Author Bill Littlefield is the retired host of Boston’s long-running public radio show about sports, “It’s Only a Game.” I haven’t read any of his previously published books (some written for children), but I was intrigued when I saw the offer of a pre-pub copy on LibraryThing. Both because of the Massachusetts setting, and because it WASN’T about sports. Mercy is the author’s third novel.
Read an excerpt of Mercy and listen to a conversation with author Bill Littlefield and WBUR’s Here & Now host Robin Young here:
https://www.wbur.org/hereandnow/2022/08/03/mercy-bill-littlefield
Mercy is made up almost entirely of snippets of conversations – between spouses, neighbors, friends, and a pair of Boston gangsters – and unspoken thoughts, mostly musing reflections, sparked by events or something someone else says. The sparse chapters (more like vignettes) may take a little getting used to, especially for readers who like straightforward narratives. But have patience, gentle reader! Connections gradually emerge and the story – or, rather, multiple stories – comes together.
Mercy opens with a first-person narrator, Jack, a neighborhood family man, prone to introspection, and we might think “Ah, this is the author speaking through this character.” But the novel quickly and frequently shifts into other voices and perspective, giving glimpses into the lives and thoughts of other characters.
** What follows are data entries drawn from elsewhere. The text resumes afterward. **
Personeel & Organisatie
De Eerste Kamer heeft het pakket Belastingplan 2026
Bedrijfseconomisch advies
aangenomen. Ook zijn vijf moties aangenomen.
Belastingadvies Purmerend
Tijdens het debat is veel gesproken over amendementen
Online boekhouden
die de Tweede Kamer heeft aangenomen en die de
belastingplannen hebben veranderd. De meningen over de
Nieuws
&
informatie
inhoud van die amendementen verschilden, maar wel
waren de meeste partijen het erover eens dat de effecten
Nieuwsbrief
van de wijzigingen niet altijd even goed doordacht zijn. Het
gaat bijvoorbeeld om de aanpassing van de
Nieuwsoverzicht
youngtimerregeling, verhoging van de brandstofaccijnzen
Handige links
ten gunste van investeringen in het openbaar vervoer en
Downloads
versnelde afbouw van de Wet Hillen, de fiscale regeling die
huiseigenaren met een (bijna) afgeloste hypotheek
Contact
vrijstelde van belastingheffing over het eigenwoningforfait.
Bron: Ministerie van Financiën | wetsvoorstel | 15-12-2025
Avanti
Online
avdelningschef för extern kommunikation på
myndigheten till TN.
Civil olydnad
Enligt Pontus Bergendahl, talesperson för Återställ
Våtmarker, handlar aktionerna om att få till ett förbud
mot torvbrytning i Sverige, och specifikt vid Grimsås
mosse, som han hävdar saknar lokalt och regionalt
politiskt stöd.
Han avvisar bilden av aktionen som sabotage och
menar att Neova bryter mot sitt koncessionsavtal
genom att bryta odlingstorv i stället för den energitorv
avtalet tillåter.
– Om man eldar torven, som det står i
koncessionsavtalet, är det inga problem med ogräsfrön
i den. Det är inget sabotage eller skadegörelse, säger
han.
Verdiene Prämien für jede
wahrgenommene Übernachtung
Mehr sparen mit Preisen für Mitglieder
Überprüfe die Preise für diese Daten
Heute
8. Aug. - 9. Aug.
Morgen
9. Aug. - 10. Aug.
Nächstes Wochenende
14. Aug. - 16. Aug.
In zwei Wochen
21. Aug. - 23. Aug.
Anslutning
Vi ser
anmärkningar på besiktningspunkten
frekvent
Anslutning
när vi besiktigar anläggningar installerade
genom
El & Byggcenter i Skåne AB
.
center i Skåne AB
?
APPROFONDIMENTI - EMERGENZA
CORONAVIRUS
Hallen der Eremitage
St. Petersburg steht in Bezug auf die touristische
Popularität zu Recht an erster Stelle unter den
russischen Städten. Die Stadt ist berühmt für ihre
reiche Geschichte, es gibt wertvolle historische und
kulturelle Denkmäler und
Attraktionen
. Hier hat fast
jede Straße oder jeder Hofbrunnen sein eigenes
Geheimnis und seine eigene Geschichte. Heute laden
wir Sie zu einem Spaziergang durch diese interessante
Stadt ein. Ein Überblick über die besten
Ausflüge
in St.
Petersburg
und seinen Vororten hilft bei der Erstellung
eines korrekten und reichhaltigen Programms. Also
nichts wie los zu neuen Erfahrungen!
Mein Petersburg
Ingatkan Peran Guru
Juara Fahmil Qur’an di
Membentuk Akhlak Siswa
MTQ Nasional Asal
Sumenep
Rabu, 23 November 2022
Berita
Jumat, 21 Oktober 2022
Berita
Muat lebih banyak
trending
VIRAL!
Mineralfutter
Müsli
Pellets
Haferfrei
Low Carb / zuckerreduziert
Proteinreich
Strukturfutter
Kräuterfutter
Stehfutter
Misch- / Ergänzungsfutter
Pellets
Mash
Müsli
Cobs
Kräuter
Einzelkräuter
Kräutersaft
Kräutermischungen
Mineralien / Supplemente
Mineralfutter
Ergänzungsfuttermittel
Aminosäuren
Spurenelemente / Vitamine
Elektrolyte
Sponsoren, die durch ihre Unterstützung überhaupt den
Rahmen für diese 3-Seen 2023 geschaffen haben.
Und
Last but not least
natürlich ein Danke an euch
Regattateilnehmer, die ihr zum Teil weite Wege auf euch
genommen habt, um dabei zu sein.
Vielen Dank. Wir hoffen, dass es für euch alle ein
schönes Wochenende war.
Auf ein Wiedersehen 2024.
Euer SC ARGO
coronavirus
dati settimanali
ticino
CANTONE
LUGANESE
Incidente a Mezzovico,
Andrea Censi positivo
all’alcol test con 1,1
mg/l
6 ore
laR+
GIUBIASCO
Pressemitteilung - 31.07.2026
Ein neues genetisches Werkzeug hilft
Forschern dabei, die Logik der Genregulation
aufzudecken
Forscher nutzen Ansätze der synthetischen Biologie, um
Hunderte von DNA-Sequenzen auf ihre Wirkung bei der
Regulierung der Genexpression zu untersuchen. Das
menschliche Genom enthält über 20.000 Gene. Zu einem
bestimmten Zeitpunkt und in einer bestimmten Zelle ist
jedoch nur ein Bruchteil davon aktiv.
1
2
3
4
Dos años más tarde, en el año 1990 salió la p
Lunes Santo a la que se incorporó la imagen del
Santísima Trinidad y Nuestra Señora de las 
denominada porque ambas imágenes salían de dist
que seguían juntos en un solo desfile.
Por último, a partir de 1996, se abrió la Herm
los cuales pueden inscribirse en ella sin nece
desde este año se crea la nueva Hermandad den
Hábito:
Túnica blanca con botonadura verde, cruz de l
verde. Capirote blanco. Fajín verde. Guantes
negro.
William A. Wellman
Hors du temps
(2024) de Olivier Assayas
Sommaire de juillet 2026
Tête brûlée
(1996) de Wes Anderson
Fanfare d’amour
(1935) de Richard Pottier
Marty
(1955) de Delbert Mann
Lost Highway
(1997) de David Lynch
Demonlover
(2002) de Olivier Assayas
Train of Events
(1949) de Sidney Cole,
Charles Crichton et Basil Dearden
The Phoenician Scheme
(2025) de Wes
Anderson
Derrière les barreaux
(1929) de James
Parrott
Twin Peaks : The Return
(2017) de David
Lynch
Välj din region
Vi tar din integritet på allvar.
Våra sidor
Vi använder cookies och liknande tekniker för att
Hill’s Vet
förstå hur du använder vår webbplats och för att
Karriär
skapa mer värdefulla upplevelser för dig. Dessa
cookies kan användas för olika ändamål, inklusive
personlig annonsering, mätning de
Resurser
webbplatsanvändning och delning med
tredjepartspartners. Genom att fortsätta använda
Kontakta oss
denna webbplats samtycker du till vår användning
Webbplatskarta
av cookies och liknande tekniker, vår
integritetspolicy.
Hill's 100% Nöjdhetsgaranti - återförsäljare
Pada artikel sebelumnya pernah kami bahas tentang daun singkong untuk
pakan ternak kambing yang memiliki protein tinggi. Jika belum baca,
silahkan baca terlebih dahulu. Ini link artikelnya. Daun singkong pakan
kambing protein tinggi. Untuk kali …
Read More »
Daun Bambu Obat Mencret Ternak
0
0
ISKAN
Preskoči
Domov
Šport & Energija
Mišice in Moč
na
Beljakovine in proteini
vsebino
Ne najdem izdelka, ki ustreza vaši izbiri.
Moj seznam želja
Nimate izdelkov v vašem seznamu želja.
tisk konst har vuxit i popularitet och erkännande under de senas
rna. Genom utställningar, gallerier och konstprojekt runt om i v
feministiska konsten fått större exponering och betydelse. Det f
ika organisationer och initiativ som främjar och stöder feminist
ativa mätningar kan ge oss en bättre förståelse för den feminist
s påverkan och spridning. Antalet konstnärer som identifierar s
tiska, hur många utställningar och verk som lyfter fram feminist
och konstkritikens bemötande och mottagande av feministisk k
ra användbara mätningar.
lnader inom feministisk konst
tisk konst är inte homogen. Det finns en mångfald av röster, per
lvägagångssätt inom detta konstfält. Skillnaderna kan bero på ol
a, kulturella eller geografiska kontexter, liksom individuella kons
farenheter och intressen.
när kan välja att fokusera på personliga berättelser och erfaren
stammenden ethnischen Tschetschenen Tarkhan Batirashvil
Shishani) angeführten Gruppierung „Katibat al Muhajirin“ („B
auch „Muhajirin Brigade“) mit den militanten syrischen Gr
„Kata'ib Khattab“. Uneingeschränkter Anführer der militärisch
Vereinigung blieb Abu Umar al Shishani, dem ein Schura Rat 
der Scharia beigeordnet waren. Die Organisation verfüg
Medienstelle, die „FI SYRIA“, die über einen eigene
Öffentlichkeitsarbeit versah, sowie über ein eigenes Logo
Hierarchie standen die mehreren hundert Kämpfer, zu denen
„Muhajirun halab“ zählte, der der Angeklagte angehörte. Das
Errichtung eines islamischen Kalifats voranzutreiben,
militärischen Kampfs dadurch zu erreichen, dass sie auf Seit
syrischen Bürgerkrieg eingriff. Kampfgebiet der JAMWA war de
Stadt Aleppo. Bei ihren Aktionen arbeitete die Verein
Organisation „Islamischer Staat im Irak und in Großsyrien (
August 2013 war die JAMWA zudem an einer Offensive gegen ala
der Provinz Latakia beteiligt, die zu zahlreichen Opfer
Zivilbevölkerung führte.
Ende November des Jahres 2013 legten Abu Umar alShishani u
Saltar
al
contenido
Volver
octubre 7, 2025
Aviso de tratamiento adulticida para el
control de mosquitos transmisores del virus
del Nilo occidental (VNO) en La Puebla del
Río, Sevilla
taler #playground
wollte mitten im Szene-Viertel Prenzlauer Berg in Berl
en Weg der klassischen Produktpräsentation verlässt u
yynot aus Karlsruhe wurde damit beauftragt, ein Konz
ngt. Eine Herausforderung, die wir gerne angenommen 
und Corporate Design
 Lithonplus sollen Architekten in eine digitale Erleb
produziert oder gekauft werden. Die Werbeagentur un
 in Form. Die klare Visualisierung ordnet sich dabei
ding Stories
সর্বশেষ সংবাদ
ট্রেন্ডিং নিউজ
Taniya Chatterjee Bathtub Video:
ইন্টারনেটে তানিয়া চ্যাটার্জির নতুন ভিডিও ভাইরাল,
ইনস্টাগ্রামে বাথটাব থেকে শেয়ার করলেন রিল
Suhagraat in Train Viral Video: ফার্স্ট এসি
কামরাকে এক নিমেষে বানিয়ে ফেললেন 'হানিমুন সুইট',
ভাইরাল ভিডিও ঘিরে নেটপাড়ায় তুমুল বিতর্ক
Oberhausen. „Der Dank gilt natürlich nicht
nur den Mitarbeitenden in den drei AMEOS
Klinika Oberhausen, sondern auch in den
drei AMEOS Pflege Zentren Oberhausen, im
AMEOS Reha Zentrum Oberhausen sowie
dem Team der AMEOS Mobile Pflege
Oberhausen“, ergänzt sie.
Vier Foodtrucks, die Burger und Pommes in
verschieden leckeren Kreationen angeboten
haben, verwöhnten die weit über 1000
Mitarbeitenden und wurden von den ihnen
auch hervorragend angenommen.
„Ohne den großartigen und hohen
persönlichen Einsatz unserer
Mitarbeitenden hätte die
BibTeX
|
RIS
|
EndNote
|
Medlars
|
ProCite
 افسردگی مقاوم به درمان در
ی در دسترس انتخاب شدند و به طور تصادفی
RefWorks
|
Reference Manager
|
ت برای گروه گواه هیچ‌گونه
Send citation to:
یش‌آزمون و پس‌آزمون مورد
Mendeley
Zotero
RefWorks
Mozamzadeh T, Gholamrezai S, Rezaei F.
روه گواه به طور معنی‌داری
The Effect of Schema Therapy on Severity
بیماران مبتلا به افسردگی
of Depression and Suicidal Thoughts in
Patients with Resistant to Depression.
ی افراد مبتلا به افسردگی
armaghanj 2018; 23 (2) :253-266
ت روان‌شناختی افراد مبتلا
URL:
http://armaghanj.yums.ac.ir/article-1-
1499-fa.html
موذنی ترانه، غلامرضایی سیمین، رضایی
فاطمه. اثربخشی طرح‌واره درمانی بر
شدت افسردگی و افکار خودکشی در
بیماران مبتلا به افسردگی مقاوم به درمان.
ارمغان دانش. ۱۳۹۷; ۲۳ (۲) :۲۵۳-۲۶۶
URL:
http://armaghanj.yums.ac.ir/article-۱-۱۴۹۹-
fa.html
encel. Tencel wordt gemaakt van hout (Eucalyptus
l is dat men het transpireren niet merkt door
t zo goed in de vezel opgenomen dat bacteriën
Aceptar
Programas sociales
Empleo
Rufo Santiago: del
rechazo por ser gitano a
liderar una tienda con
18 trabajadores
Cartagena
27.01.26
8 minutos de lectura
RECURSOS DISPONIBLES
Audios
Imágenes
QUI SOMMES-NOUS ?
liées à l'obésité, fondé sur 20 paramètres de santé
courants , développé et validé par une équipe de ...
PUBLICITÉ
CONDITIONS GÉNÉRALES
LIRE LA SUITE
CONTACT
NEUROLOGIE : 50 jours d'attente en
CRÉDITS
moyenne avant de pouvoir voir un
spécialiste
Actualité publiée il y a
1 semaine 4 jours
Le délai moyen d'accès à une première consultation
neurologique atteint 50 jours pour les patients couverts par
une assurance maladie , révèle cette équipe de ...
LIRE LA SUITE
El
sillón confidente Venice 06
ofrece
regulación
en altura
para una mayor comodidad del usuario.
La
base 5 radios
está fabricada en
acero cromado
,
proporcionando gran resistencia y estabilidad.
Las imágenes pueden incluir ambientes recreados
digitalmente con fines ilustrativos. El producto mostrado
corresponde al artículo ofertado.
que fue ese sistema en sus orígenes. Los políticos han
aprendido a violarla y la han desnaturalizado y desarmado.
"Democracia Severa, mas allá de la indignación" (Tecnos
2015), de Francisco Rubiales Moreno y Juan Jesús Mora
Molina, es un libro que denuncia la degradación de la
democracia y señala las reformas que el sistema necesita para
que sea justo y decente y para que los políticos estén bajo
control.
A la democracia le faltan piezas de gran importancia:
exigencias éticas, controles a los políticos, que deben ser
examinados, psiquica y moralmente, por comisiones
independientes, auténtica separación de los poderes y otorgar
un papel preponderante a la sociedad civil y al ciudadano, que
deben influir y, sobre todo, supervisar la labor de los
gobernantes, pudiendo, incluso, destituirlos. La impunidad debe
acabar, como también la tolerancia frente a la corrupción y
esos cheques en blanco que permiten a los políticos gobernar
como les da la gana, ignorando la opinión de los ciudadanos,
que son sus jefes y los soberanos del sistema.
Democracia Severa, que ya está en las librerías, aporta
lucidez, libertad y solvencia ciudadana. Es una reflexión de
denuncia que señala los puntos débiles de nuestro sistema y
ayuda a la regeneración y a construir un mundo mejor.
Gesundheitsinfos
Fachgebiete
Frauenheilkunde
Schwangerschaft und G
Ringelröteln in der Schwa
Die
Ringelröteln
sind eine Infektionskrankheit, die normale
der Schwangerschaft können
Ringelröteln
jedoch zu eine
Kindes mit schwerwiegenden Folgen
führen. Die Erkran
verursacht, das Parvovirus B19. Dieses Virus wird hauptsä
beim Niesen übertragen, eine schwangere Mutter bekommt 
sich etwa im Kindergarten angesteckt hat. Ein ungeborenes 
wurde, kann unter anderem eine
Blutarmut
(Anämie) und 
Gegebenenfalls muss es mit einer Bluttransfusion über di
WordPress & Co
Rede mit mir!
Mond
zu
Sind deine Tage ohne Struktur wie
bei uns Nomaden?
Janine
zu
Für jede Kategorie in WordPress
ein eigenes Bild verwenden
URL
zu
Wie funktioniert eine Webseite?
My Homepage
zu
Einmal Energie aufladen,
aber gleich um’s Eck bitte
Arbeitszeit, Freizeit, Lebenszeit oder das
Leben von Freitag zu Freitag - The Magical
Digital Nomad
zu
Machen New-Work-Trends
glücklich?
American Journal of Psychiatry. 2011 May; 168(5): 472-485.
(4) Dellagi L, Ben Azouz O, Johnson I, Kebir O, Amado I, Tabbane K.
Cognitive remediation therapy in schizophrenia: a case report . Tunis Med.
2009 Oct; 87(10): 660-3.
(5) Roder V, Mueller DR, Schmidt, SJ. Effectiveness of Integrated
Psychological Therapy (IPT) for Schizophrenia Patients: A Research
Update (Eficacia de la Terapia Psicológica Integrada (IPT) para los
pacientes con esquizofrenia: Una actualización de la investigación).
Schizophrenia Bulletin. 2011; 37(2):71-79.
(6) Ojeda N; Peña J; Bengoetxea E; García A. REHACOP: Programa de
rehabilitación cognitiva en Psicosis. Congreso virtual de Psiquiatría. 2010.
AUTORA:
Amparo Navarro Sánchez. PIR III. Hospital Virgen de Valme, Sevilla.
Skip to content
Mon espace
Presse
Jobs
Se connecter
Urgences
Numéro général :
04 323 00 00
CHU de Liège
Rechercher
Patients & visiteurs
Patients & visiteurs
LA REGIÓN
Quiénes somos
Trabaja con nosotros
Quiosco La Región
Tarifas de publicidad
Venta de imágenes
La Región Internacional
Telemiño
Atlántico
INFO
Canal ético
One whole chapter is given to a little girl in the neighborhood named Libby, who gazes out from her upstairs bedroom window, very early on a summer morning, like a god or omniscient narrator.
Although how the various characters are connected to each other is obscure at first, they all have some connection to notorious crime boss Arthur Baladino, a Whitey Bulger-like gangster. Mercy is set in the suburban, middle-class neighborhood where Baladino, nearing death, has been released from a life sentence and allowed to come home to die. Neighbors and local journalists may wonder why a violent criminal like Baladino – a mobster not known for showing mercy to his victims – was granted the mercy of dying at home instead of remaining locked behind bars, but it remains speculation. No one knows for sure.